# Walther PPQ Vs HK P30



## Casimir (Mar 20, 2011)

HK has always been my favorite for polymer frame handguns ever since I shot the HK45. The new P30 looks like a pretty slick weapon, anyone have any hands on experience?

Walther's new PPQ almost looks like a P30 clone, and from what I've read about them, they seem to be similar in many ways. Again, any first hand knowledge?

-C

_Should've posted this in the weapons forum, sorry 'bout that._


----------



## policemedic (Mar 20, 2011)

I'm very familiar with the P30, one of the guys on my team has what we believe to be the first police shooting with it.  His was the first version, not the P30s with the safety. I was actually thinking of the S version myself just to shoot cheap 9mm ammo.  The P30 is an excellent pistol, and you won't regret it.

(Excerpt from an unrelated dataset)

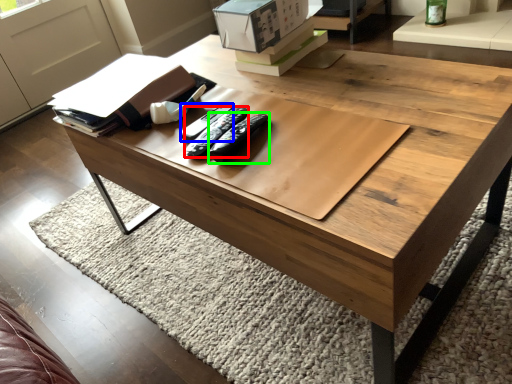
Question: Based on their relative distances, which object is nearer to remote (highlighted by a red box)? Choose from remote (highlighted by a blue box) and remote (highlighted by a green box).

Choices:
 (A) remote
 (B) remote

Answer: (A)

I don't have trigger time with the Walther, but a Walther is not an HK.  You said the magic word yourself- CLONE.


----------



## Casimir (Mar 20, 2011)

policemedic said:


> I'm very familiar with the P30, one of the guys on my team has what we believe to be the first police shooting with it.  His was the first version, not the P30s with the safety. I was actually thinking of the S version myself just to shoot cheap 9mm ammo.  The P30 is an excellent pistol, and you won't regret it.
> 
> I don't have trigger time with the Walther, but a Walther is not an HK.  *You said the magic word yourself- CLONE.*



thats pretty much what i was thinkin:)


----------



## 8'Duece (Mar 22, 2011)

I don't have any shooting experience with the P30 but I did finger fuck a P30L with the full length railed dust cover, DA/SA with decocker on the rear of the slide. It was chambered in 9mm Para with night sights from the factory and it felt damn good in the hands. Racking the slide felt like butter.  Larger mag release leavers than the USP line, which I liked alot.

At the time I was looking to sell 3 Sigs that I owned and I offered to trade two of them for the P30L but it was on consignment with the dealer and he wouldn't make the trade. I wound up selling all three of my SIGs on consignment also and used the money for another 1911.

I would like to own a P30L, someday.


----------



## Casimir (Mar 22, 2011)

that may be a purchase I'm gonna make when I get back and after I get my wife an AR (so psyched she's wantin to learn)


----------